▸ PROBLEM STATEMENT: Print every line of the records below exactly as it reads.

Collection entries

· · · · ·

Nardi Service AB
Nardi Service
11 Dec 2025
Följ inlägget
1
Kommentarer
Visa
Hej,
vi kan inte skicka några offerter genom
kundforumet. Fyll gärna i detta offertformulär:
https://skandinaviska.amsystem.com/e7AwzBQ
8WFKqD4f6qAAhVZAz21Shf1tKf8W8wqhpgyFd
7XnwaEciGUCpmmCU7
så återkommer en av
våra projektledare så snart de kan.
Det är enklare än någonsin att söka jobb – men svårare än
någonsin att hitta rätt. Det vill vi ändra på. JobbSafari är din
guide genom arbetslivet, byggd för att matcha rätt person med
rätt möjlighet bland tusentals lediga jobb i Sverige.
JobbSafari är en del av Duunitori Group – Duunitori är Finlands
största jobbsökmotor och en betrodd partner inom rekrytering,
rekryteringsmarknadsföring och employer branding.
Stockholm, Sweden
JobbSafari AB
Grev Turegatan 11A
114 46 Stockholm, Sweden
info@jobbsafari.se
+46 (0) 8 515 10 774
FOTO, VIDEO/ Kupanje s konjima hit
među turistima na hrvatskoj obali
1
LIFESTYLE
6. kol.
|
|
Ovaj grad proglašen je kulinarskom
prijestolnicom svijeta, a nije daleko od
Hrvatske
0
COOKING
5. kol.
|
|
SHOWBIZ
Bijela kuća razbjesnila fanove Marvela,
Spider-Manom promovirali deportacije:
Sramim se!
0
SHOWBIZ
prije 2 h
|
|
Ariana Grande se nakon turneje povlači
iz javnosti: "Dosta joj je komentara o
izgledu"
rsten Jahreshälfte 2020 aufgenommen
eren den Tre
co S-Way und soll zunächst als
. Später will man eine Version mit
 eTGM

· · · · ·

▸ YOUR RESPONSE:
Nardi Service AB
Nardi Service
11 Dec 2025
Följ inlägget
1
Kommentarer
Visa
Hej,
vi kan inte skicka några offerter genom
kundforumet. Fyll gärna i detta offertformulär:
https://skandinaviska.amsystem.com/e7AwzBQ
8WFKqD4f6qAAhVZAz21Shf1tKf8W8wqhpgyFd
7XnwaEciGUCpmmCU7
så återkommer en av
våra projektledare så snart de kan.
Det är enklare än någonsin att söka jobb – men svårare än
någonsin att hitta rätt. Det vill vi ändra på. JobbSafari är din
guide genom arbetslivet, byggd för att matcha rätt person med
rätt möjlighet bland tusentals lediga jobb i Sverige.
JobbSafari är en del av Duunitori Group – Duunitori är Finlands
största jobbsökmotor och en betrodd partner inom rekrytering,
rekryteringsmarknadsföring och employer branding.
Stockholm, Sweden
JobbSafari AB
Grev Turegatan 11A
114 46 Stockholm, Sweden
info@jobbsafari.se
+46 (0) 8 515 10 774
FOTO, VIDEO/ Kupanje s konjima hit
među turistima na hrvatskoj obali
1
LIFESTYLE
6. kol.
|
|
Ovaj grad proglašen je kulinarskom
prijestolnicom svijeta, a nije daleko od
Hrvatske
0
COOKING
5. kol.
|
|
SHOWBIZ
Bijela kuća razbjesnila fanove Marvela,
Spider-Manom promovirali deportacije:
Sramim se!
0
SHOWBIZ
prije 2 h
|
|
Ariana Grande se nakon turneje povlači
iz javnosti: "Dosta joj je komentara o
izgledu"
rsten Jahreshälfte 2020 aufgenommen
eren den Tre
co S-Way und soll zunächst als
. Später will man eine Version mit
 eTGM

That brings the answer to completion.